Sen. Bob Corker’s warning that President Donald Trump’s recklessness could set the country “on the path to World War III,” issued in a New York Times interview on Sunday, is notable for a few reasons.
For one, this is a critique that many Democrats and even some Republicans have made for some time — and that even more Republicans are said to make regularly in private.
For another, this is coming publicly from a Republican senator in a conservative state who chairs a major committee, has worked closely with the administration, and has had strong relationships with several of its officials. So when he says he knows “for a fact” that there’s no “good cop, bad cop” act underway, we should take him seriously.
But perhaps most noteworthy of all is that Corker only felt empowered to make such a bold critique after he had decided to retire rather than run for reelection in 2018 (as he announced at the end of last month). Only Corker’s liberation from the concerns of electoral politics, it seems, has motivated him to say what he truly thinks.
His GOP colleagues in the Senate, though, are not so liberated. So though Corker has also asserted that “the vast majority” of his fellow Republican senators understand “what we’re dealing with here” — that they share his concerns about Trump’s temperament — most of them remain hesitant to publicly discuss the issue in public.
Because of that reticence, the discussion about what potentially to do about a president who according to some is dangerously unstable has been choked off. So the seriousness of the dangers Corker is warning about — World War III! — doesn’t seem matched by a similarly serious proposed remedy.
Corker’s plan A, it seems, is to hope that Trump will continue to rely on aides and administration officials who Corker thinks will keep his worst impulses in check.
There doesn’t seem to be a plan B.
Corker is bolstering a critique that has been made of Trump for some time
Though Corker’s comments to the Times’ Jonathan Martin and Mark Landler were in one sense stunning, in other ways they’re not surprising at all. Trump’s erratic behavior, temperament, and apparent instability have been the subject of much discussion during the campaign and throughout the beginning of his presidency.
Indeed, for well over a year, Democrats and Trump-critical Republicans have been making the case that there are reasons to be very worried about giving this person the nuclear codes — and that disaster, for the United States and the world, could very well ensue. Hillary Clinton said during her Democratic convention speech last summer that “a man you can bait with a tweet is not a man we can trust with nuclear weapons.” And conservative columnists like Stephen Hayes, Ross Douthat, and George Will have all expressed concerns about Trump’s basic stability and competence.
But there’s been a dueling line of thinking, particularly on the right, that these concerns are generally exaggerated by liberals and Trump haters. Some think Trump is more strategic and rational than he’s generally given credit for. Others purport to believe that his persona as expressed on Twitter just isn’t all that important, and claim that the administration itself appears to be in good hands.
Corker is saying he believes that’s not at all the case. And there’s reason to believe he knows of what he speaks. As the top Republican on the Senate Foreign Relations Committee, he has close relationships with many top administration officials. He’s clearly drawing on what they’ve told him by saying that there is no “good cop, bad cop” act, and that he knows “for a fact” that “every single day” administration aides are desperately “trying to contain him.”

— Data records —
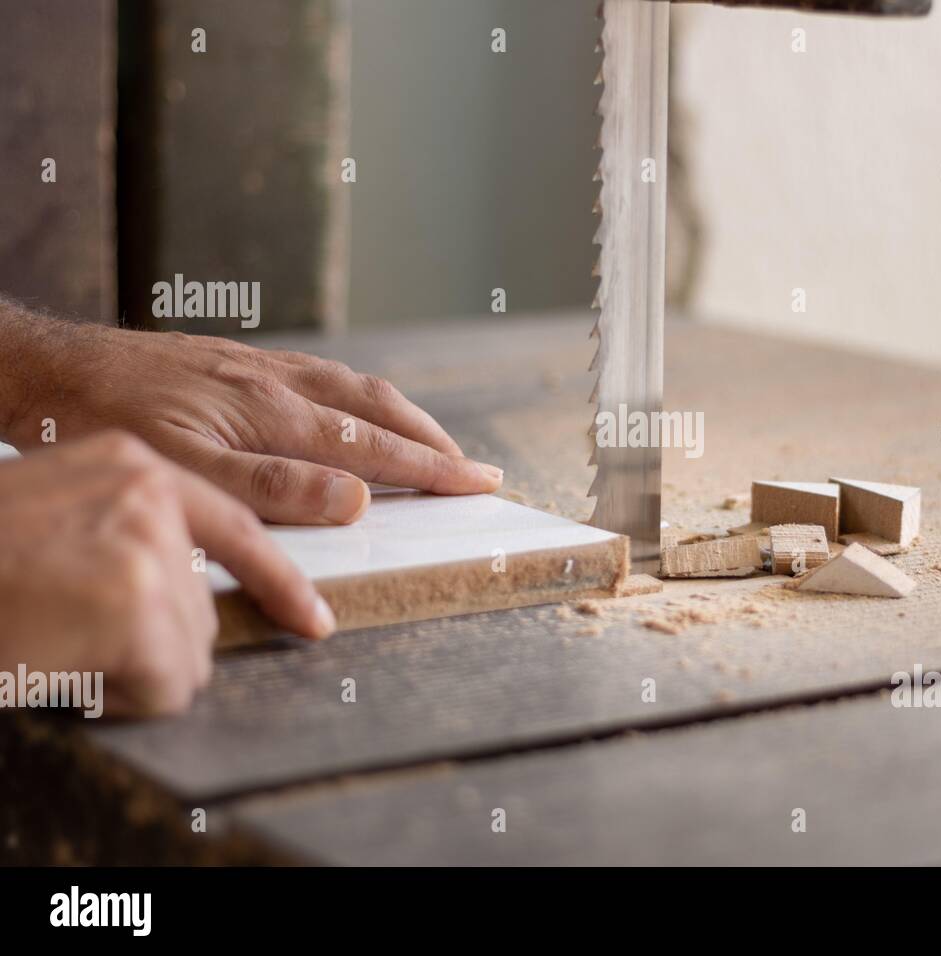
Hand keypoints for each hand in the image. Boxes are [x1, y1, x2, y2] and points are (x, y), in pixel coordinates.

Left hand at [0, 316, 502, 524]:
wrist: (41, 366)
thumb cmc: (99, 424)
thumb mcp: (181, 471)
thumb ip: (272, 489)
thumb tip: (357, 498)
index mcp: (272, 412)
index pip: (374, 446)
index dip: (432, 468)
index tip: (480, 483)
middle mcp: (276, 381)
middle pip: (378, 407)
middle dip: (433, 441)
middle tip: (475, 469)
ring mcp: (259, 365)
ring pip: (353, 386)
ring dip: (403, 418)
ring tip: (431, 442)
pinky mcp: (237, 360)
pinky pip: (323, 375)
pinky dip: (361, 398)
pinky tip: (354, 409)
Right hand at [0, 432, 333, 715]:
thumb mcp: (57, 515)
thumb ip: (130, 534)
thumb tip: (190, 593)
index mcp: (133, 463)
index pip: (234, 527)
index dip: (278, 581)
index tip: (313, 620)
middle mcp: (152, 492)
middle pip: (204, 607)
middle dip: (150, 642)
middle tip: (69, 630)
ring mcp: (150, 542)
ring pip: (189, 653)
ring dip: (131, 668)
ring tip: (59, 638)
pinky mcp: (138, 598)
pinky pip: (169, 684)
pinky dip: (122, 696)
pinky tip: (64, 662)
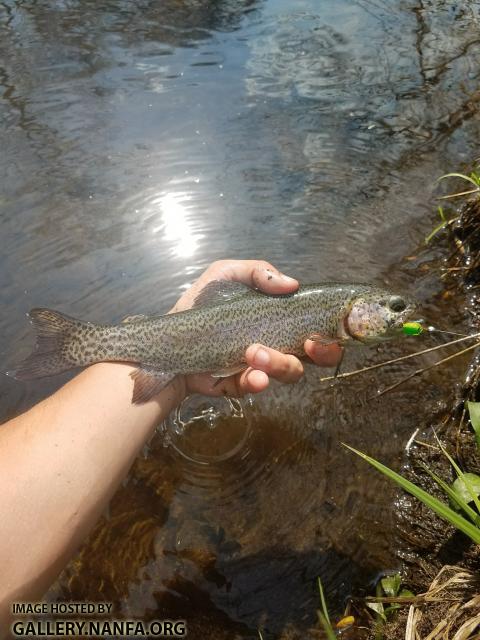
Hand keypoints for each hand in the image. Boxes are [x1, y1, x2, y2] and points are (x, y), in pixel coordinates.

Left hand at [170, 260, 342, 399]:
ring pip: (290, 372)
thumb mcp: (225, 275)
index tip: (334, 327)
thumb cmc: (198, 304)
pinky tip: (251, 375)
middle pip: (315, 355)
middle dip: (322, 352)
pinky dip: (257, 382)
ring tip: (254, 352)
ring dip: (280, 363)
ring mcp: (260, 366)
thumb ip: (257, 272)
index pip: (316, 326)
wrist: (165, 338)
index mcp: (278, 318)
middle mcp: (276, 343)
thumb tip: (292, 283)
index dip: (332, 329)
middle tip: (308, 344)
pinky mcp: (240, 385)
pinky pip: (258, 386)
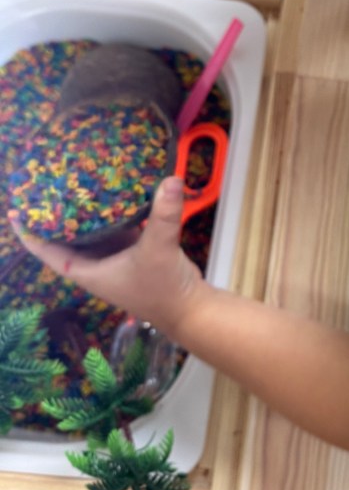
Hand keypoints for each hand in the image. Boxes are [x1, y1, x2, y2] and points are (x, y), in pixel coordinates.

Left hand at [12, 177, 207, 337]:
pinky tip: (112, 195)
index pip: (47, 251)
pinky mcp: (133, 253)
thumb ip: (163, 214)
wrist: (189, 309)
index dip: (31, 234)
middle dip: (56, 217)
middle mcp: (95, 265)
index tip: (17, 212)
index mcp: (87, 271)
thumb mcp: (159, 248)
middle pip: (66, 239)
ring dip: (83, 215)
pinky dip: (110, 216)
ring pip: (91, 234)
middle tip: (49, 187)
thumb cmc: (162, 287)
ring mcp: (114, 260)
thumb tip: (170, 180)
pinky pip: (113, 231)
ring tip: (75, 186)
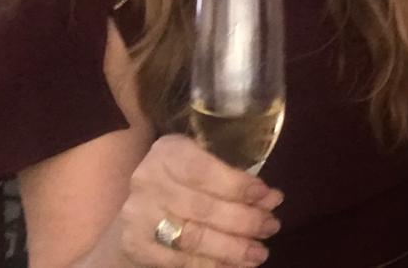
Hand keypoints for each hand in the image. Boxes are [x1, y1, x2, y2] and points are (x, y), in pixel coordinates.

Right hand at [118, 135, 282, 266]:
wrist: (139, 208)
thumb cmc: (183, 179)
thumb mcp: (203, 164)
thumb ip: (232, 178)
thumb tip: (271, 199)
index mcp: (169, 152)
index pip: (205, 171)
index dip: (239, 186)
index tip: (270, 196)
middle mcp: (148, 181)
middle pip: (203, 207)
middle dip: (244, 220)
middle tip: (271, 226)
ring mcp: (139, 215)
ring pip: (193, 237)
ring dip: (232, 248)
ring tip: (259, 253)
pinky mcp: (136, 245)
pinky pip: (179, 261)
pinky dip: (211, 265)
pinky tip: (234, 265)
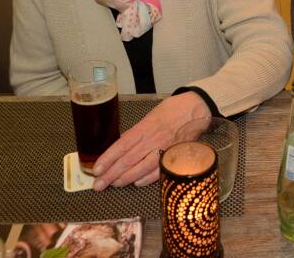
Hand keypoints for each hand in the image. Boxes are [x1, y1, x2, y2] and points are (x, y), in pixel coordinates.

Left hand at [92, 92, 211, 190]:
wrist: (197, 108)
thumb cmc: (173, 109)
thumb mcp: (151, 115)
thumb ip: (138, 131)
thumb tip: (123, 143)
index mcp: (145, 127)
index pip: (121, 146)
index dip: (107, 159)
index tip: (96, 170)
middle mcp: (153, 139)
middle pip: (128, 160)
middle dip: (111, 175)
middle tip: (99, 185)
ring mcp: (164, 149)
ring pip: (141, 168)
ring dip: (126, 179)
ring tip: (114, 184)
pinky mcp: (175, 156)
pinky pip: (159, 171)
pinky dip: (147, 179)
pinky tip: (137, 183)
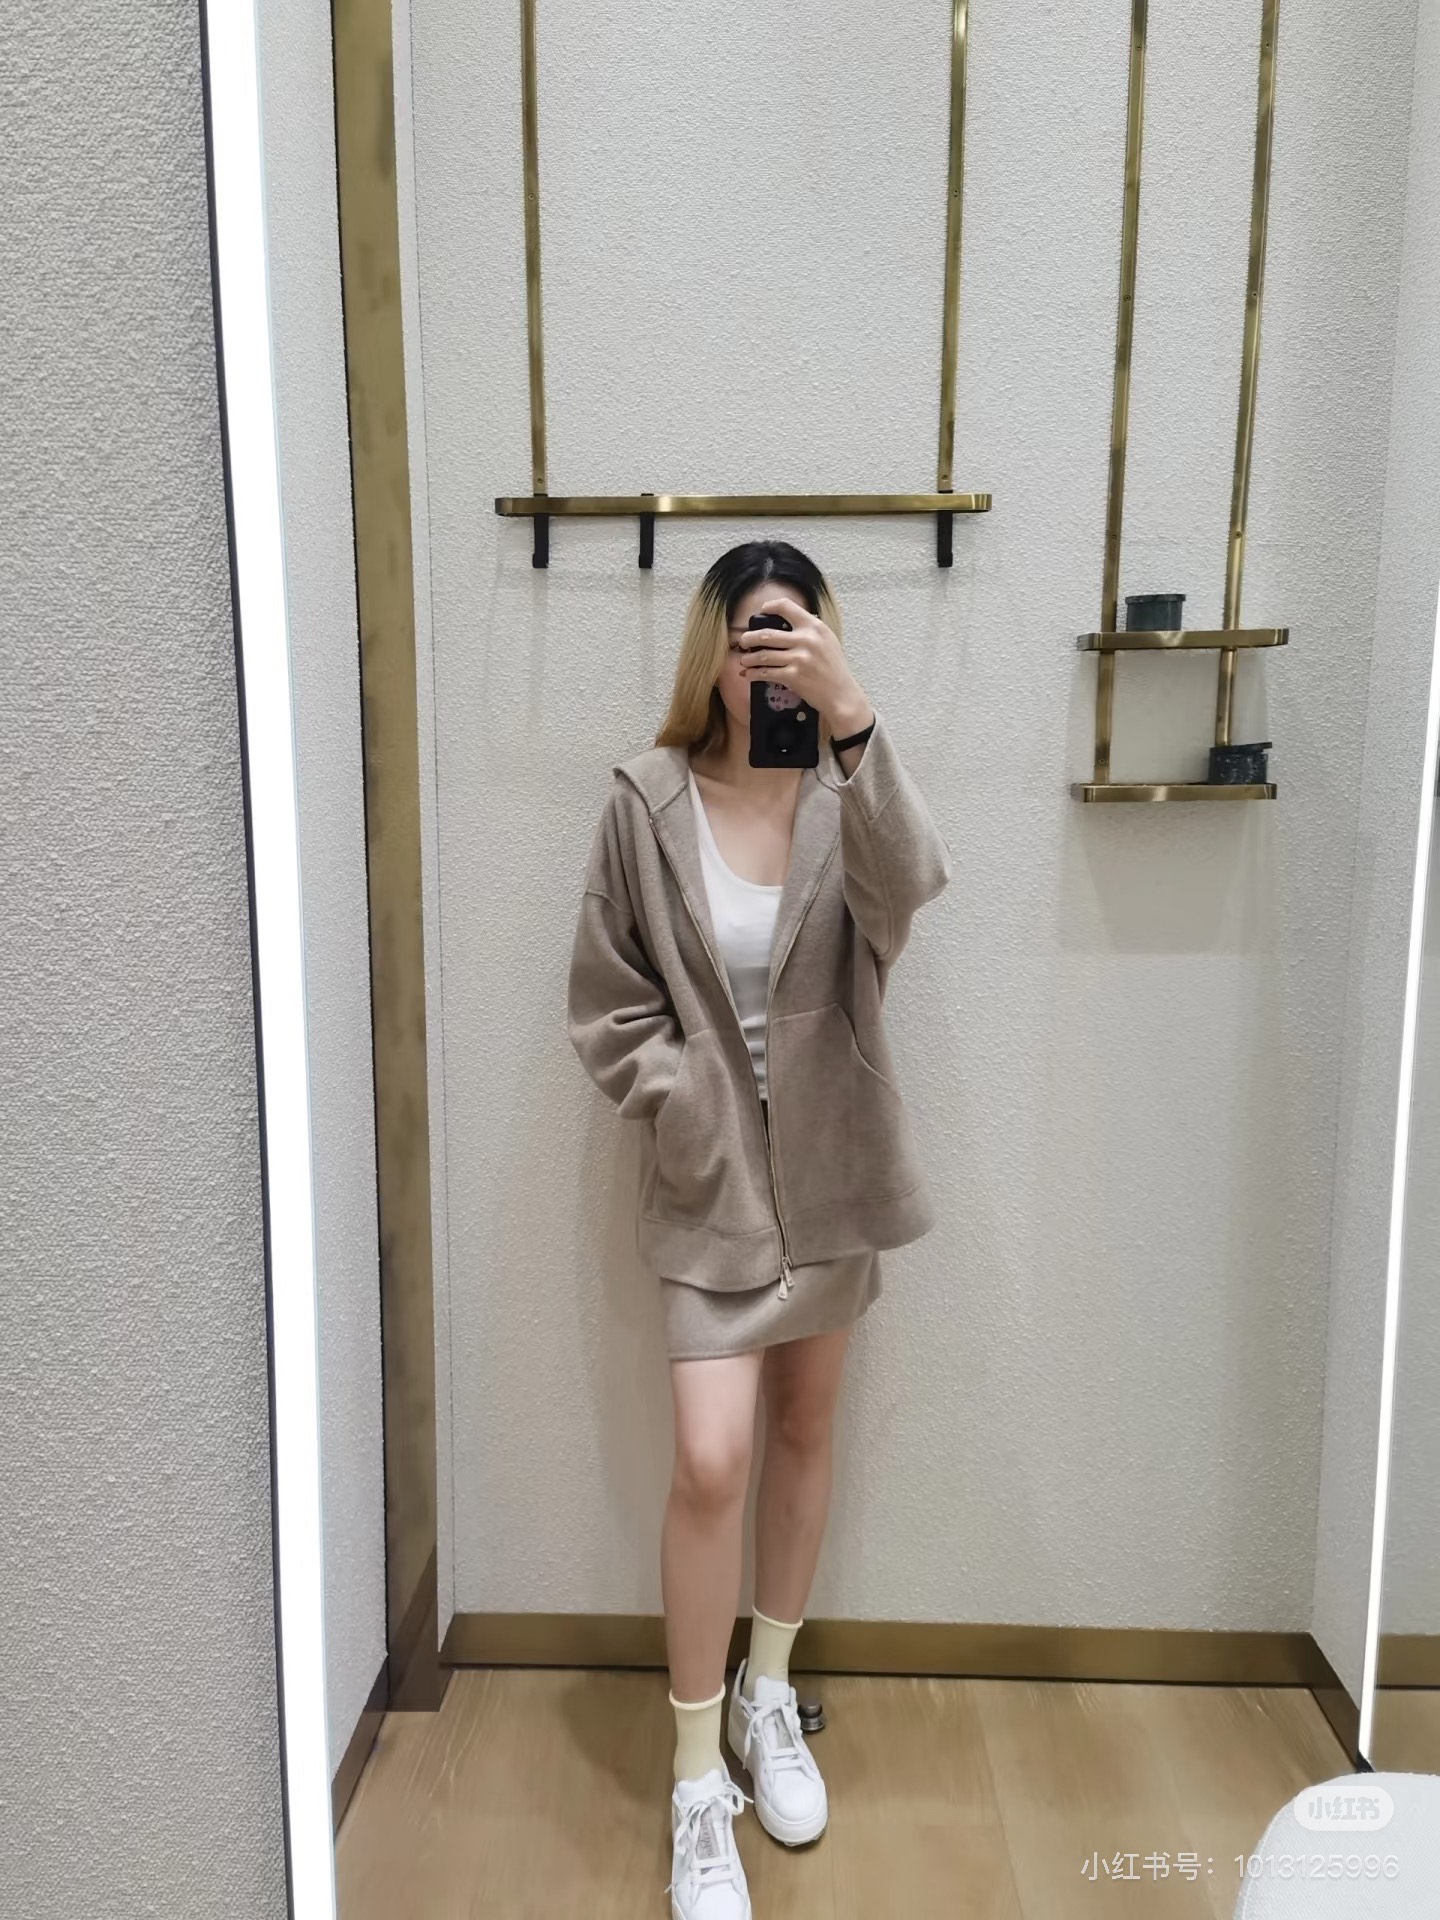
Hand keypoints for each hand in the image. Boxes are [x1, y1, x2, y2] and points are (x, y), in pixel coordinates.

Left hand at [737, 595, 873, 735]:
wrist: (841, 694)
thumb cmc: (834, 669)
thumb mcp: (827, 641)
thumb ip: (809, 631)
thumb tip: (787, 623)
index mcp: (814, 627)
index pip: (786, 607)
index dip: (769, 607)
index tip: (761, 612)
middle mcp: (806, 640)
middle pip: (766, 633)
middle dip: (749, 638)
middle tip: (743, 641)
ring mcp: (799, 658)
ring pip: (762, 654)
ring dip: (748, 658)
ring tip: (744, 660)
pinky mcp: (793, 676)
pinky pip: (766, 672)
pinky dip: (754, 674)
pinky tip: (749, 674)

— Tasks for this exercise —
[a] In the article on Senator Corker's warning about Trump, which Senate committee does Corker lead as its top Republican?
[b] Pick up the article on Corker's warning about Trump after its final sentence and keep writing it.

— Answers provided —
[a] The Senate Foreign Relations Committee.

[b]
Yet very few elected Republicans are willing to make this critique in public
And yet it’s hard not to notice in Corker’s comments how what should be a forthright discussion over Trump’s fitness for office has been so bizarrely warped by politics.
That is: Though many Republicans who aren’t currently in elected office have publicly asked tough questions about Trump’s basic stability and competence, very few in the GOP who actually hold elected office have decided to do so.
Corker’s own evolution is a case in point.
During the presidential campaign, Corker campaigned with Trump and spoke positively of him. And even through much of this year — as he considered whether to run for reelection in 2018 — he tended to avoid criticizing the president too much.
Only in the wake of controversy over Trump’s response to a violent white supremacist rally in Charlottesville, Virginia, in August did Corker begin to take a harsher line. “The President has not yet been able to demonstrate the stability nor some of the competence that he needs to demonstrate in order to be successful,” the senator said after that.
Finally, in late September — facing a possible primary challenge from the right — Corker announced that he would retire. And since then, he’s been more vocal in his criticism of Trump. He said this month that he believed Secretary of State Rex Tillerson, Secretary of Defense James Mattis, and Chief of Staff John Kelly were three officials “that help separate our country from chaos,” in contrast to unnamed others in the Trump administration. And now there’s this new exchange.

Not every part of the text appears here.